Transcribed page contents

=-=-=-=-=

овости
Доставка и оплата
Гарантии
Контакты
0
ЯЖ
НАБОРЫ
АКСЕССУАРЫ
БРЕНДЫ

=-=-=-=-=

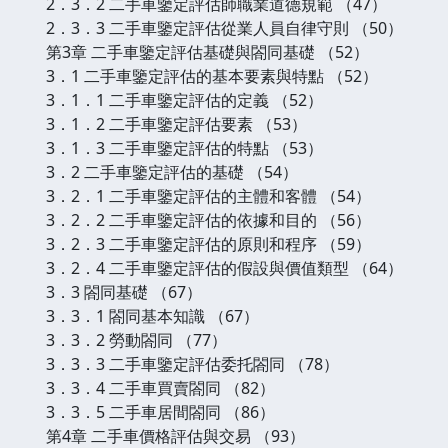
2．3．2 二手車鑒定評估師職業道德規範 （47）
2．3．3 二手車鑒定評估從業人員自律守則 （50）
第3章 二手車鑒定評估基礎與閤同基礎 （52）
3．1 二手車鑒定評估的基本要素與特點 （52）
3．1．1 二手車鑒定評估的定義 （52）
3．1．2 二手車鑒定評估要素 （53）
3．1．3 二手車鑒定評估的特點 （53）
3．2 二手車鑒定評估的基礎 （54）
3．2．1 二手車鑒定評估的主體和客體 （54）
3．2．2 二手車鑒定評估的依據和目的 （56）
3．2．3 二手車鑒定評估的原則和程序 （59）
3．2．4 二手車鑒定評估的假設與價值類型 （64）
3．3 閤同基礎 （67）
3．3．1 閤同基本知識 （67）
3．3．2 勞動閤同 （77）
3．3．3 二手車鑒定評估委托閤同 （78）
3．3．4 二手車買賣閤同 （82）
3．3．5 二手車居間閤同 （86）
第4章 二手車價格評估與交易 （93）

=-=-=-=-=

* JOB ITEM *
Transcribe the lines above, starting with the line containing "2．3．2 二手車鑒定評估師職業道德規範 （47）" and ending with the line containing "3．3．2 勞動閤同 （77）", including both of those lines.

* EXPECTED ANSWER *
2．3．2 二手車鑒定評估師職業道德規範 （47）
2．3．3 二手車鑒定評估從業人員自律守則 （50）
第3章 二手車鑒定評估基礎與閤同基礎 （52）
3．1 二手車鑒定評估的基本要素與特點 （52）
3．1．1 二手車鑒定評估的定義 （52）
3．1．2 二手車鑒定評估要素 （53）
3．1．3 二手車鑒定評估的特點 （53）
3．2 二手車鑒定評估的基礎 （54）
3．2．1 二手車鑒定評估的主體和客體 （54）
3．2．2 二手車鑒定評估的依據和目的 （56）
3．2．3 二手車鑒定評估的原則和程序 （59）
3．2．4 二手車鑒定評估的假設與價值類型 （64）
3．3 閤同基礎 （67）
3．3．1 閤同基本知識 （67）
3．3．2 勞動閤同 （77）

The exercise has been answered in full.